Originally the land on which the house sits was part of a land grant to Robert “King” Carter in 1729. John Lawson purchased 970 acres of this land grant in 1788 and in 1851 Edward Swan purchased 258 acres of this farmland. By the Civil War the farm property had again changed hands. In 1891, William Wimsatt, a lumber merchant, working and living in the District of Columbia purchased the 258 acres on which to build a country home. Based on construction materials, construction methods, house style, and land tax records the house was likely constructed circa 1901.

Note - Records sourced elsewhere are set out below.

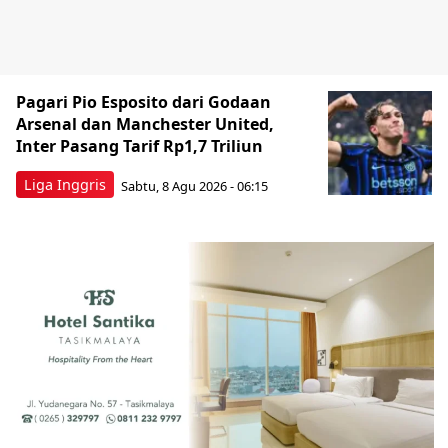
Pagari Pio Esposito dari Godaan
Arsenal dan Manchester United,
Inter Pasang Tarif Rp1,7 Triliun
Liga Inggris
Sabtu, 8 Agu 2026 - 06:15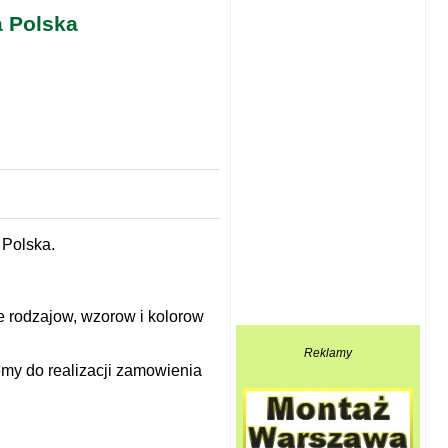
a Polska
 Polska.
e rodzajow, wzorow i kolorow
Reklamy
emy do realizacji zamowienia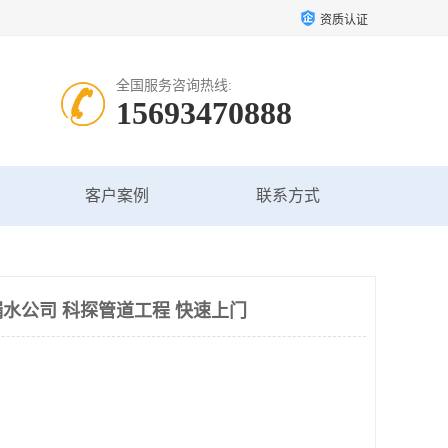
资质认证
全国服务咨询热线:
15693470888
客户案例
联系方式
水公司 科探管道工程 快速上门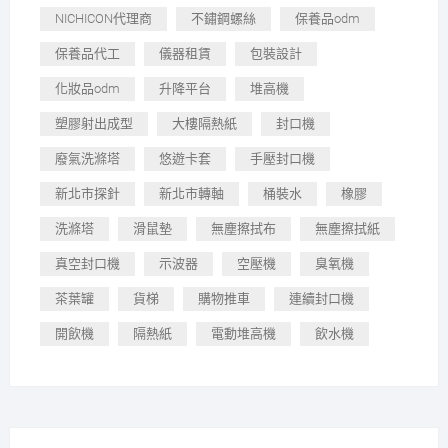
NICHICON代理商
不鏽鋼螺絲
保養品odm
保養品代工
儀器租賃
包裝設計
化妝品odm
升降平台
堆高機
塑膠射出成型
大樓隔熱紙
封口機
廢氣洗滌塔
悠遊卡套
手壓封口機
新北市探針
新北市轉軸
桶裝水
橡膠
洗滌塔
滑鼠墊
無塵擦拭布
無塵擦拭紙
真空封口機
示波器
空壓機
臭氧機
茶葉罐
貨梯
購物推車
連續封口機
開飲機
隔熱紙
電動堆高機
飲水機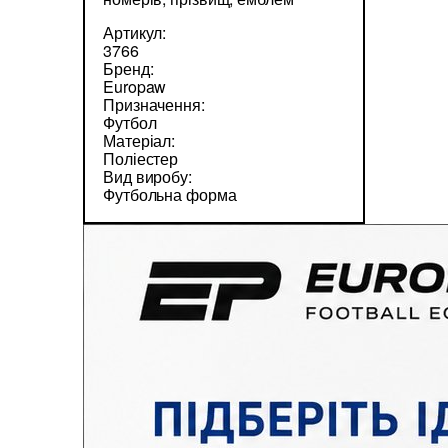
Артикул:
3766
Бренд:
Europaw
Призначення:
Футбол
Матеріал:
Поліестер
Вид виробу:
Футбольна форма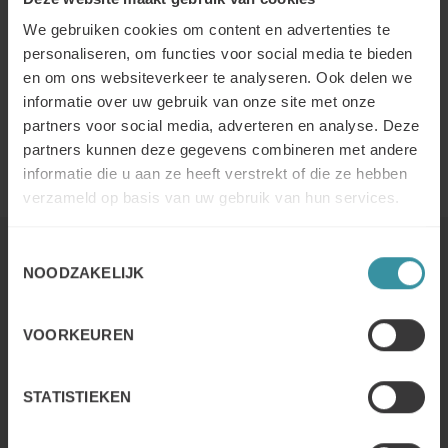
We gebruiken cookies om content en advertenties te
personaliseren, om functies voor social media te bieden
en om ons websiteverkeer te analyseren. Ook delen we
informatie over uw gebruik van onze site met onze
partners voor social media, adverteren en analyse. Deze
partners kunnen deze gegevens combineren met andere
informatie die u aan ze heeft verstrekt of die ze hebben
verzameld op basis van uw gebruik van hun services.
Toestemmingsselectie
Lees verder
NOODZAKELIJK
VOORKEUREN
Resultaten Quick Survey Benelux
2025 – Een nieuw jaar in onrustige
tijden
STATISTIEKEN
Lees meer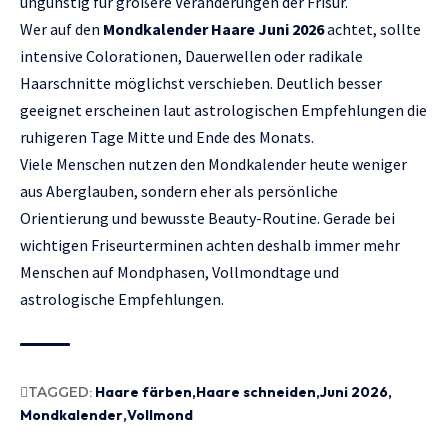
ungünstig für größere Veränderungen der Frisur.
Wer auf den
Mondkalender Haare Juni 2026
achtet, sollte
intensive Colorationen, Dauerwellen oder radikale
Haarschnitte möglichst verschieben. Deutlich besser
geeignet erscheinen laut astrologischen Empfehlungen die
ruhigeren Tage Mitte und Ende des Monats.
Viele Menschen nutzen den Mondkalender heute weniger
aus Aberglauben, sondern eher als persönliche
Orientierung und bewusste Beauty-Routine. Gerade bei
wichtigen Friseurterminen achten deshalb immer mehr
Menschen auf Mondphasen, Vollmondtage und
astrologische Empfehlungen.
TAGGED:
Haare färben
Haare schneiden
Juni 2026
Mondkalender
Vollmond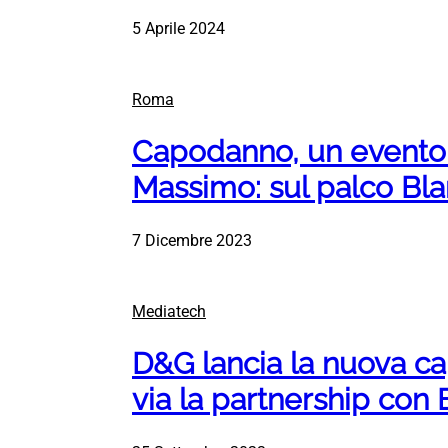
5 Aprile 2024
Roma
Capodanno, un evento 
Massimo: sul palco Bl
7 Dicembre 2023
Mediatech
D&G lancia la nuova ca
via la partnership con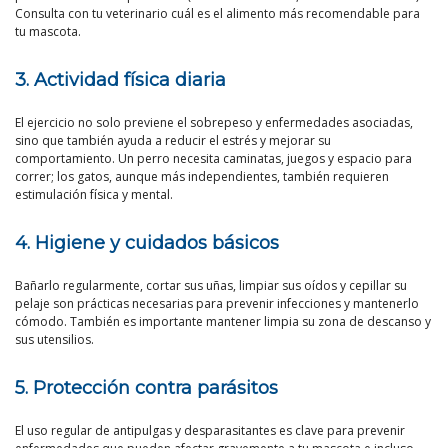
Consulta con tu veterinario cuál es el alimento más recomendable para
tu mascota.
3. Actividad física diaria
El ejercicio no solo previene el sobrepeso y enfermedades asociadas,
sino que también ayuda a reducir el estrés y mejorar su
comportamiento. Un perro necesita caminatas, juegos y espacio para
correr; los gatos, aunque más independientes, también requieren
estimulación física y mental.
4. Higiene y cuidados básicos
Bañarlo regularmente, cortar sus uñas, limpiar sus oídos y cepillar su
pelaje son prácticas necesarias para prevenir infecciones y mantenerlo
cómodo. También es importante mantener limpia su zona de descanso y
sus utensilios.
5. Protección contra parásitos
El uso regular de antipulgas y desparasitantes es clave para prevenir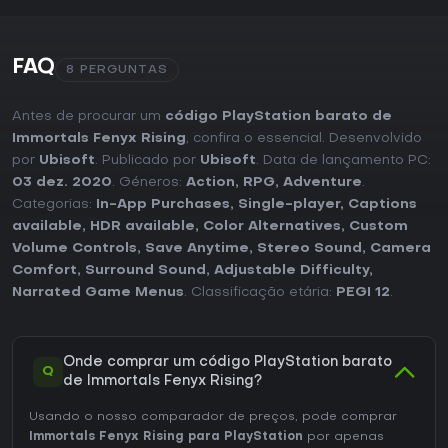
FAQ
8 PERGUNTAS
Antes de procurar um
código PlayStation barato de
Immortals Fenyx Rising
, confira o essencial. Desenvolvido
por
Ubisoft
. Publicado por
Ubisoft
. Data de lançamento PC:
03 dez. 2020
. Géneros:
Action
,
RPG
,
Adventure
.
Categorias:
In-App Purchases
,
Single-player
,
Captions
available
,
HDR available
,
Color Alternatives
,
Custom
Volume Controls
,
Save Anytime
,
Stereo Sound
,
Camera
Comfort
,
Surround Sound
,
Adjustable Difficulty
,
Narrated Game Menus
. Classificação etária:
PEGI 12
.
Onde comprar um código PlayStation barato
Q
de Immortals Fenyx Rising?
Usando o nosso comparador de preços, pode comprar
Immortals Fenyx Rising para PlayStation
por apenas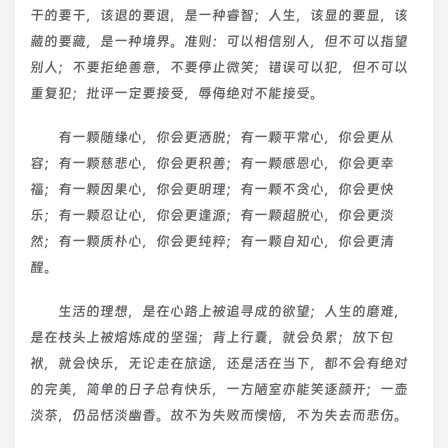
干的要干，该退的要退，是一种睿智；人生，该显的要显，该
藏的要藏，是一种境界。准则：可以相信别人，但不可以指望
别人；不要拒绝善意，不要停止微笑；错误可以犯，但不可以
重复犯；批评一定要接受，辱侮绝对不能接受。
有一颗随缘心，你会更洒脱；有一颗平常心，你会更从
容；有一颗慈悲心，你会更积善；有一颗感恩心，你会更幸
福；有一颗因果心，你会更明理；有一颗不贪心，你会更快
乐；有一颗忍让心，你会更逢源；有一颗超脱心，你会更淡
然；有一颗质朴心，你会更纯粹；有一颗自知心，你会更清
醒。
生活的理想，是在心路上被追寻成的欲望；人生的磨难，
是在枝头上被熔炼成的坚强；背上行囊，就会负累；放下包
袱，就会快乐，无论走在旅途，还是活在当下，都不会有绝对
的完美，简单的日子总有快乐，一方陋室亦能笑逐颜开；一壶
淡茶，仍品恬淡幽香。故不为失败而懊恼，不为失去而悲伤。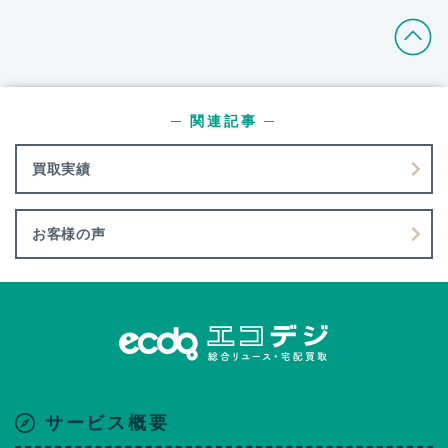
─ 関連記事 ─
買取実績
お客様の声
サービス概要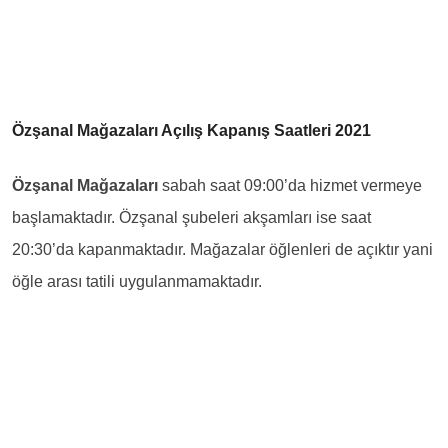
Özşanal Mağazaları Açılış Kapanış Saatleri 2021
Özşanal Mağazaları
sabah saat 09:00’da hizmet vermeye
başlamaktadır. Özşanal şubeleri akşamları ise saat
20:30’da kapanmaktadır. Mağazalar öğlenleri de açıktır yani
öğle arası tatili uygulanmamaktadır.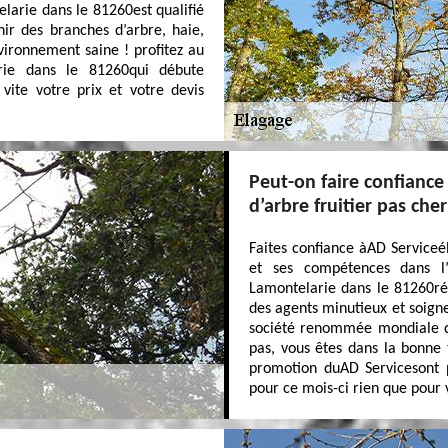
elarie dans le 81260est qualifié
nir des branches d’arbre, haie,
vironnement saine ! profitez au
rie dans le 81260qui débute
vite votre prix et votre devis
Peut-on faire confiance
d’arbre fruitier pas cher
Faites confiance àAD Serviceé
et ses compétences dans l
Lamontelarie dans le 81260réa
des agents minutieux et soign
société renommée mondiale qu
pas, vous êtes dans la bonne 
promotion duAD Servicesont p
pour ce mois-ci rien que pour v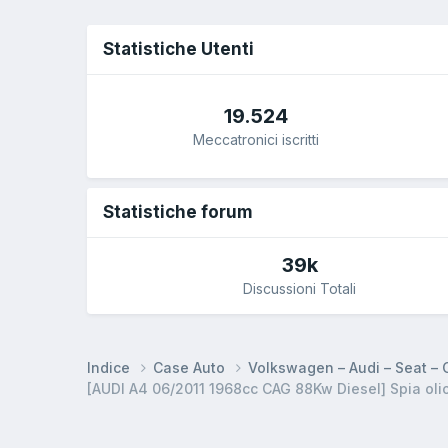
Statistiche Utenti
19.524
Meccatronici iscritti
Statistiche forum
39k
Discussioni Totali
Indice
Case Auto
Volkswagen – Audi – Seat –
[AUDI A4 06/2011 1968cc CAG 88Kw Diesel] Spia olio 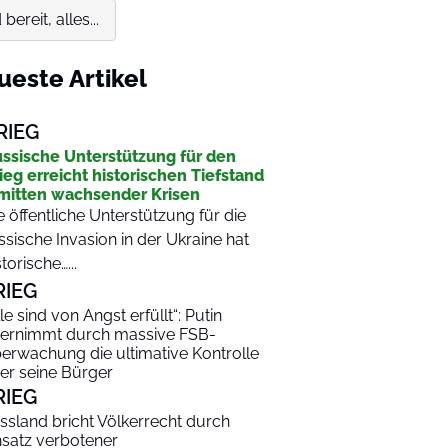
ereit, alles...
ueste Artikel
RIEG
ssische Unterstützung für den
ieg erreicht historischen Tiefstand
mitten wachsender Krisen
e öffentliche Unterstützung für die
ssische Invasion in der Ukraine hat
storische…...
RIEG
lle sind von Angst erfüllt“: Putin
ernimmt durch massive FSB-
erwachung die ultimative Kontrolle
er seine Bürger
RIEG
ssland bricht Völkerrecht durch
nsatz verbotener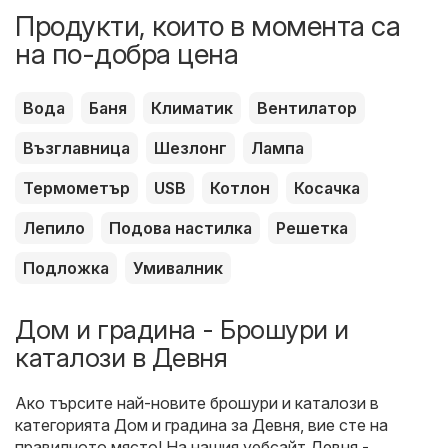
Продукти, които в момента са
на по-добра цена
Вода
Баня
Климатик
Вентилатор
Възглавница
Шезлонг
Лампа
Термометър
USB
Котлон
Косачка
Лепило
Подова настилка
Решетка
Подложка
Умивалник
Дом и градина - Брошури и
каталози в Девня
Ако търсите най-новите брошури и каталози в
категорията Дом и градина за Девня, вие сте на
правилното място! На нашия уебсайт
Девня -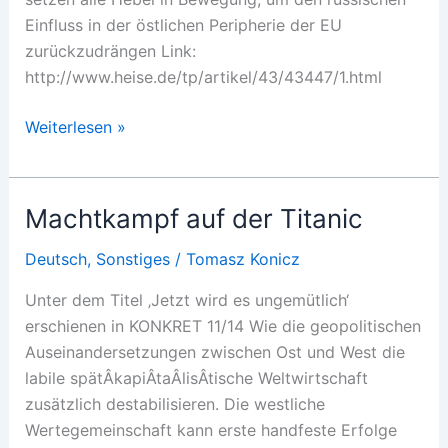
Einfluss in der östlichen Peripherie der EU
zurückzudrängen Link:
http://www.heise.de/tp/artikel/43/43447/1.html
Let’s
Weiterlesen »
go
East
Machtkampf auf der Titanic
Deutsch
,
Sonstiges
/
Tomasz Konicz
Unter dem Titel ‚Jetzt wird es ungemütlich‘
erschienen in KONKRET 11/14 Wie die geopolitischen
Auseinandersetzungen zwischen Ost und West die
labile spätÂ­kapiÂ­taÂ­lisÂ­tische Weltwirtschaft
zusätzlich destabilisieren. Die westliche
Wertegemeinschaft kann erste handfeste Erfolge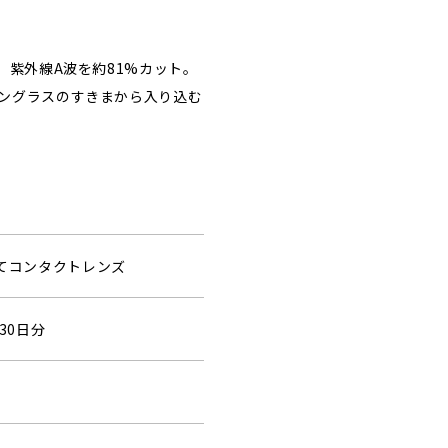
、紫外線A波を約81%カット。
ングラスのすきまから入り込む
捨てコンタクトレンズ
30日分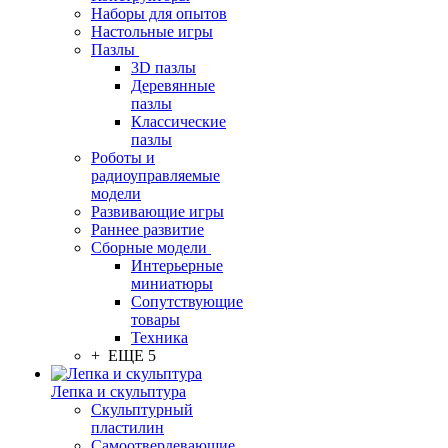
Наборы для опытов
Настольные игры
Пазлы
3D пазлы
Деревянные
пазлы
Классические
пазлы
Роботы и
радиоуправляемые
модели
Развивающие игры
Раннее развитие
Сборные модели
Интерьерные
миниатюры
Сопутствующие
товары
Техника
+ ЕЩЕ 5
Лепка и скульптура
Скульптурный
пластилин
Самоотвердевающие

In 1903, William Pollock, then a stenographer and then science aid for the U.S. government, the purchased the property naming it “Pine Croft,” likely for the use of pine wood used in the construction of the house. Pollock sold the house in 1910 to Perch Skinner, a tenant, but repurchased the property in 1912. Along with other parcels and homes, the Barrett House was purchased the U.S. government in 1914 for the District of Columbia Workhouse and Reformatory, which had been constructed in the area.
Captain Morris Barnard, Superintendent of D.C. Penal Institutions likely lived in the house during all or part of his tenure. In the 1920s, Eugene Barrett, who was in charge of the large farm operation that raised food for the workhouse inmates lived in the house. The house is likely named after him.
The Barrett House is a vernacular two-story, wood frame building that has undergone modifications and additions. It has a gable roof with overhanging eaves and large full-width front porch (likely originally, hipped). The original portion of the house is square in plan with four principal rooms per floor. Prairie style details included the sloped sided porch posts, first floor battered newel post and balusters, built-in casework, and the flat built-up door and window casings.
The façade of the original central portion of the house, which is three bays wide and symmetrically balanced, has a central door with two double-hung windows on each side and three second floor double-hung windows above. Three dormer windows with gable roofs an side walls penetrate the roof, though it is believed a fourth northwest dormer was removed when a stairway was constructed to the third floor. The side elevations have both single and paired double-hung windows. Two brick chimneys are located at each gable end. The appearance of the house changed when the kitchen addition was constructed and the full width porch was converted into a wraparound veranda. The six battered porch posts that supported the original full width porch were relocated along the veranda.
Most of the materials that make up the house were installed when the house was originally constructed circa 1901, exclusive of the materials in the shed additions on the east and the west of the house; these were added later. Construction materials and methods used at the Barrett House are typical of residential housing construction of the early 1900s.